Stored records:
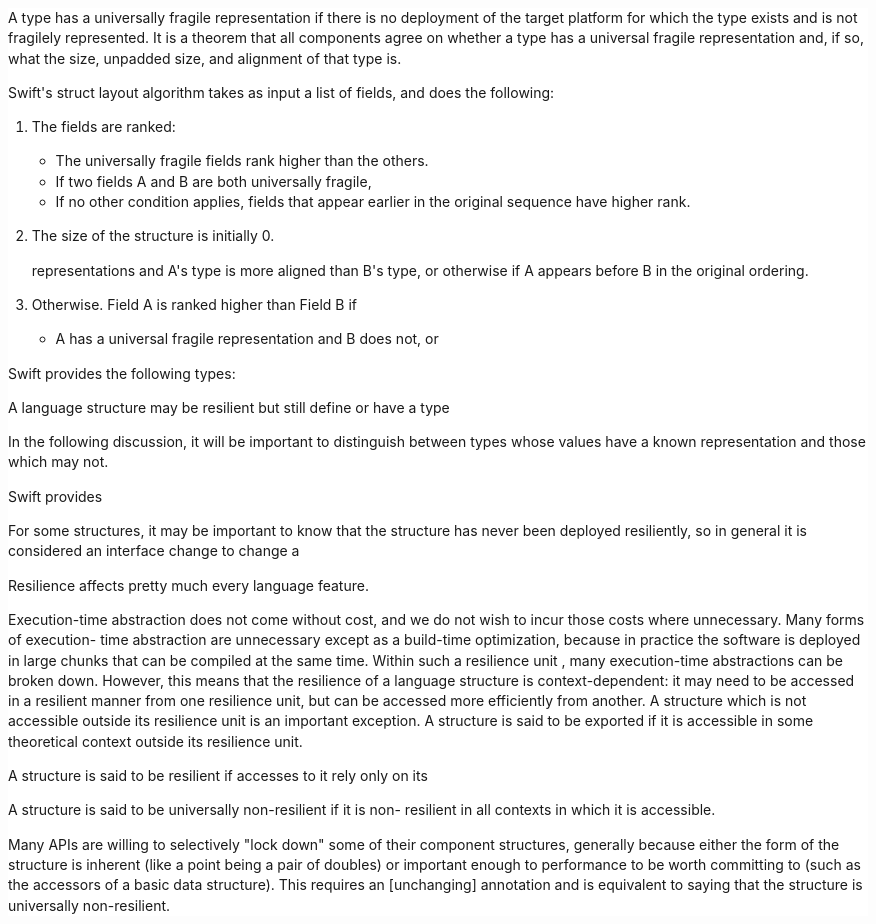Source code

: A type has a universally fragile representation if there is no
deployment of the target platform for which the type exists and is not
fragilely represented. It is a theorem that all components agree on
whether a type has a universal fragile representation and, if so, what
the size, unpadded size, and alignment of that type is.

Swift's struct layout algorithm takes as input a list of fields, and
does the following:

1.  The fields are ranked:
    -   The universally fragile fields rank higher than the others.
    -   If two fields A and B are both universally fragile,
    -   If no other condition applies, fields that appear earlier in the
        original sequence have higher rank.

2.  The size of the structure is initially 0.

    representations and A's type is more aligned than B's type, or
    otherwise if A appears before B in the original ordering.

3.  Otherwise. Field A is ranked higher than Field B if
    -   A has a universal fragile representation and B does not, or

Swift provides the following types:

A language structure may be resilient but still define or have a type

In the following discussion, it will be important to distinguish between
types whose values have a known representation and those which may not.

Swift provides

For some structures, it may be important to know that the structure has
never been deployed resiliently, so in general it is considered an
interface change to change a

Resilience affects pretty much every language feature.

Execution-time abstraction does not come without cost, and we do not
wish to incur those costs where unnecessary. Many forms of execution-
time abstraction are unnecessary except as a build-time optimization,
because in practice the software is deployed in large chunks that can be
compiled at the same time. Within such a resilience unit , many
execution-time abstractions can be broken down. However, this means that
the resilience of a language structure is context-dependent: it may need
to be accessed in a resilient manner from one resilience unit, but can
be accessed more efficiently from another. A structure which is not
accessible outside its resilience unit is an important exception. A
structure is said to be exported if it is accessible in some theoretical
context outside its resilience unit.

A structure is said to be resilient if accesses to it rely only on its

A structure is said to be universally non-resilient if it is non-
resilient in all contexts in which it is accessible.

Many APIs are willing to selectively "lock down" some of their component
structures, generally because either the form of the structure is
inherent (like a point being a pair of doubles) or important enough to
performance to be worth committing to (such as the accessors of a basic
data structure). This requires an \[unchanging\] annotation and is
equivalent to saying that the structure is universally non-resilient.
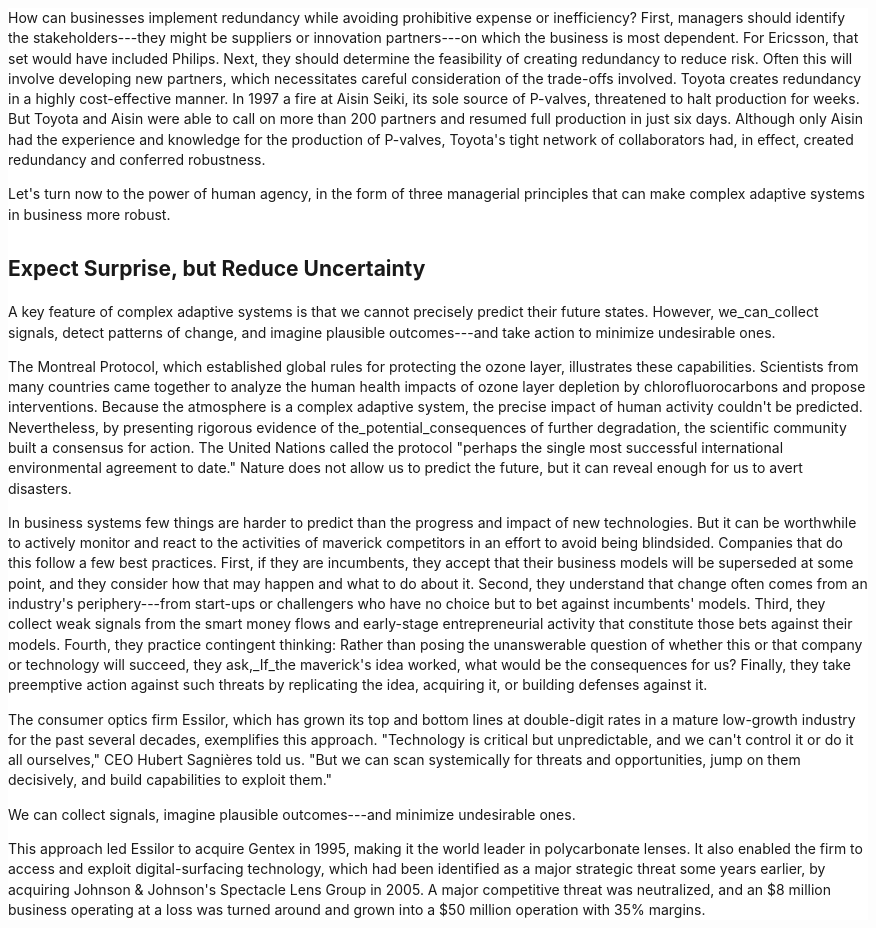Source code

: How can businesses implement redundancy while avoiding prohibitive expense or inefficiency? First, managers should identify the stakeholders---they might be suppliers or innovation partners---on which the business is most dependent. For Ericsson, that set would have included Philips. Next, they should determine the feasibility of creating redundancy to reduce risk. Often this will involve developing new partners, which necessitates careful consideration of the trade-offs involved. Toyota creates redundancy in a highly cost-effective manner. In 1997 a fire at Aisin Seiki, its sole source of P-valves, threatened to halt production for weeks. But Toyota and Aisin were able to call on more than 200 partners and resumed full production in just six days. Although only Aisin had the experience and knowledge for the production of P-valves, Toyota's tight network of collaborators had, in effect, created redundancy and conferred robustness.

Let's turn now to the power of human agency, in the form of three managerial principles that can make complex adaptive systems in business more robust.

## Expect Surprise, but Reduce Uncertainty

A key feature of complex adaptive systems is that we cannot precisely predict their future states. However, we_can_collect signals, detect patterns of change, and imagine plausible outcomes---and take action to minimize undesirable ones.

The Montreal Protocol, which established global rules for protecting the ozone layer, illustrates these capabilities. Scientists from many countries came together to analyze the human health impacts of ozone layer depletion by chlorofluorocarbons and propose interventions. Because the atmosphere is a complex adaptive system, the precise impact of human activity couldn't be predicted. Nevertheless, by presenting rigorous evidence of the_potential_consequences of further degradation, the scientific community built a consensus for action. The United Nations called the protocol "perhaps the single most successful international environmental agreement to date." Nature does not allow us to predict the future, but it can reveal enough for us to avert disasters.

In business systems few things are harder to predict than the progress and impact of new technologies. But it can be worthwhile to actively monitor and react to the activities of maverick competitors in an effort to avoid being blindsided. Companies that do this follow a few best practices. First, if they are incumbents, they accept that their business models will be superseded at some point, and they consider how that may happen and what to do about it. Second, they understand that change often comes from an industry's periphery---from start-ups or challengers who have no choice but to bet against incumbents' models. Third, they collect weak signals from the smart money flows and early-stage entrepreneurial activity that constitute those bets against their models. Fourth, they practice contingent thinking: Rather than posing the unanswerable question of whether this or that company or technology will succeed, they ask,_If_the maverick's idea worked, what would be the consequences for us? Finally, they take preemptive action against such threats by replicating the idea, acquiring it, or building defenses against it.

The consumer optics firm Essilor, which has grown its top and bottom lines at double-digit rates in a mature low-growth industry for the past several decades, exemplifies this approach. "Technology is critical but unpredictable, and we can't control it or do it all ourselves," CEO Hubert Sagnières told us. "But we can scan systemically for threats and opportunities, jump on them decisively, and build capabilities to exploit them."

We can collect signals, imagine plausible outcomes---and minimize undesirable ones.

This approach led Essilor to acquire Gentex in 1995, making it the world leader in polycarbonate lenses. It also enabled the firm to access and exploit digital-surfacing technology, which had been identified as a major strategic threat some years earlier, by acquiring Johnson & Johnson's Spectacle Lens Group in 2005\. A major competitive threat was neutralized, and an $8 million business operating at a loss was turned around and grown into a $50 million operation with 35% margins.
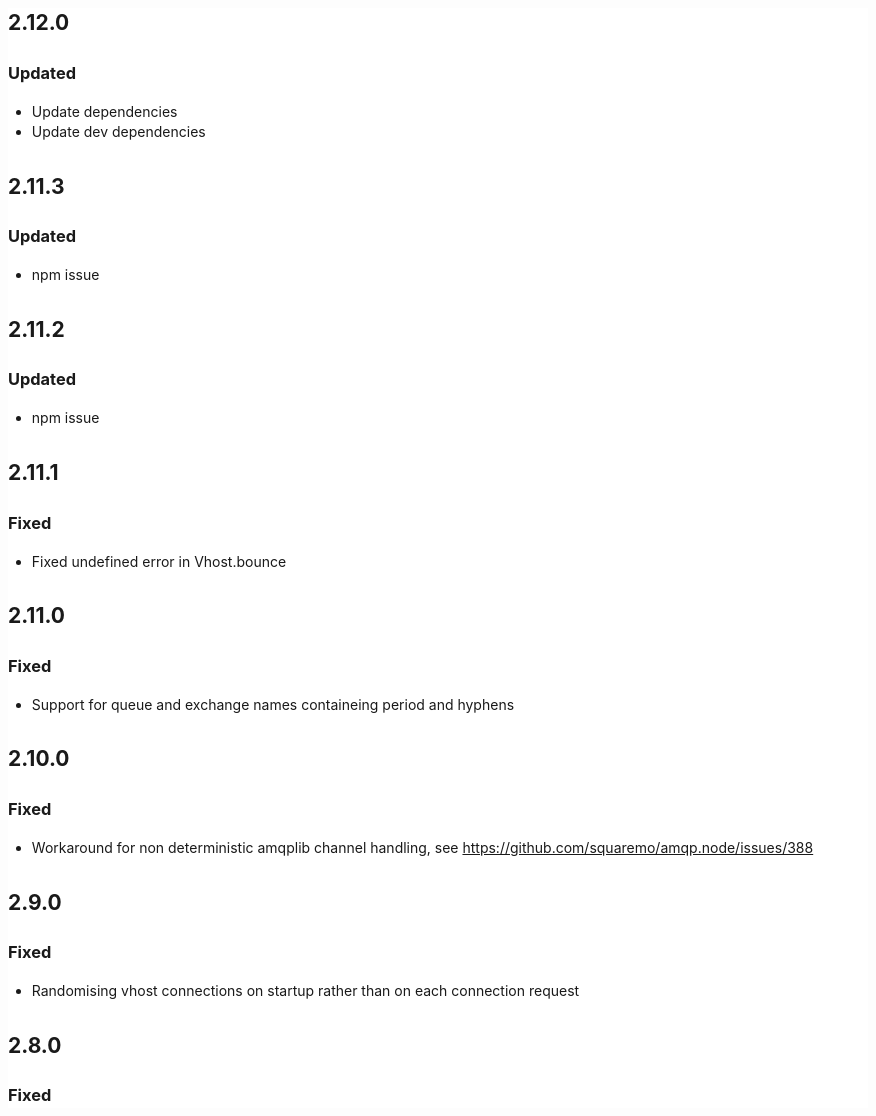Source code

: ## 2.12.0

### Updated

- Update dependencies
- Update dev dependencies

## 2.11.3

### Updated

- npm issue

## 2.11.2

### Updated

- npm issue

## 2.11.1

### Fixed

- Fixed undefined error in Vhost.bounce

## 2.11.0

### Fixed

- Support for queue and exchange names containeing period and hyphens

## 2.10.0

### Fixed

- Workaround for non deterministic amqplib channel handling, see https://github.com/squaremo/amqp.node/issues/388

## 2.9.0

### Fixed

- Randomising vhost connections on startup rather than on each connection request

## 2.8.0

### Fixed
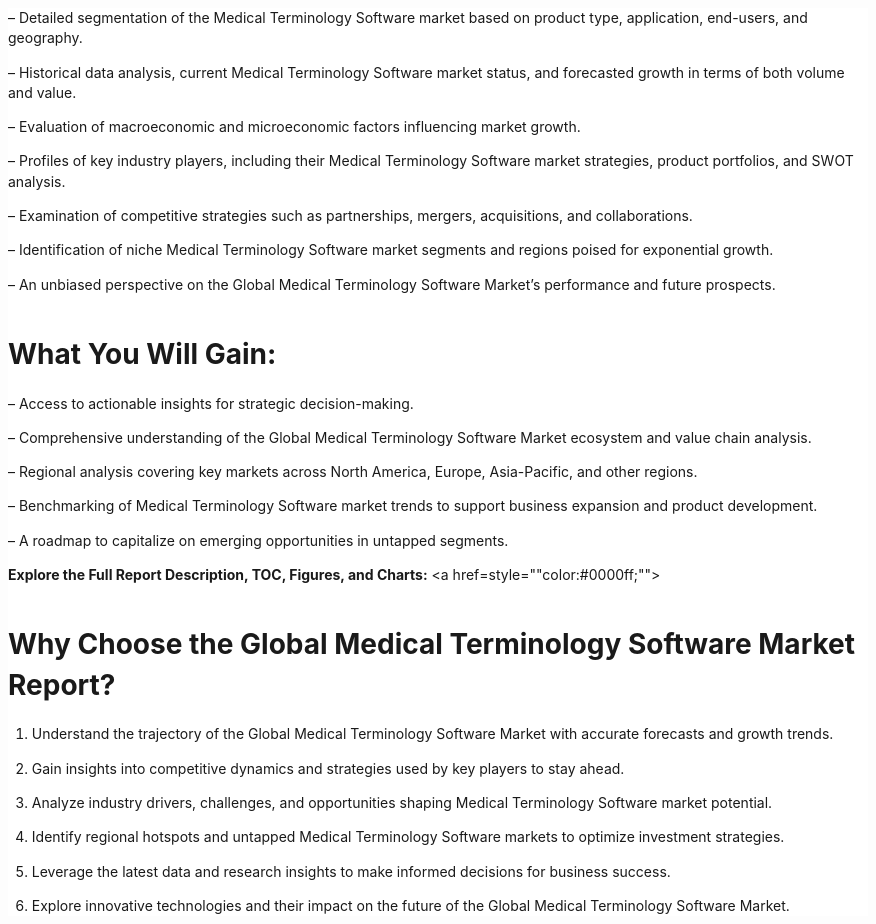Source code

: – Detailed segmentation of the Medical Terminology Software market based on product type, application, end-users, and geography.

– Historical data analysis, current Medical Terminology Software market status, and forecasted growth in terms of both volume and value.

– Evaluation of macroeconomic and microeconomic factors influencing market growth.

– Profiles of key industry players, including their Medical Terminology Software market strategies, product portfolios, and SWOT analysis.

– Examination of competitive strategies such as partnerships, mergers, acquisitions, and collaborations.

– Identification of niche Medical Terminology Software market segments and regions poised for exponential growth.

– An unbiased perspective on the Global Medical Terminology Software Market’s performance and future prospects.

# <strong>What You Will Gain:</strong>

– Access to actionable insights for strategic decision-making.

– Comprehensive understanding of the Global Medical Terminology Software Market ecosystem and value chain analysis.

– Regional analysis covering key markets across North America, Europe, Asia-Pacific, and other regions.

– Benchmarking of Medical Terminology Software market trends to support business expansion and product development.

– A roadmap to capitalize on emerging opportunities in untapped segments.

<strong>Explore the Full Report Description, TOC, Figures, and Charts:</strong>
<a href=style=""color:#0000ff;""></a>

# <strong>Why Choose the Global Medical Terminology Software Market Report?</strong>

1. Understand the trajectory of the Global Medical Terminology Software Market with accurate forecasts and growth trends.

2. Gain insights into competitive dynamics and strategies used by key players to stay ahead.

3. Analyze industry drivers, challenges, and opportunities shaping Medical Terminology Software market potential.

4. Identify regional hotspots and untapped Medical Terminology Software markets to optimize investment strategies.

5. Leverage the latest data and research insights to make informed decisions for business success.

6. Explore innovative technologies and their impact on the future of the Global Medical Terminology Software Market.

▶ _Problem to work on_: In the entries above, copy each line that contains the string "higher".

▶ _Written solution_:
    -   The universally fragile fields rank higher than the others.
        original sequence have higher rank.
3.  Otherwise. Field A is ranked higher than Field B if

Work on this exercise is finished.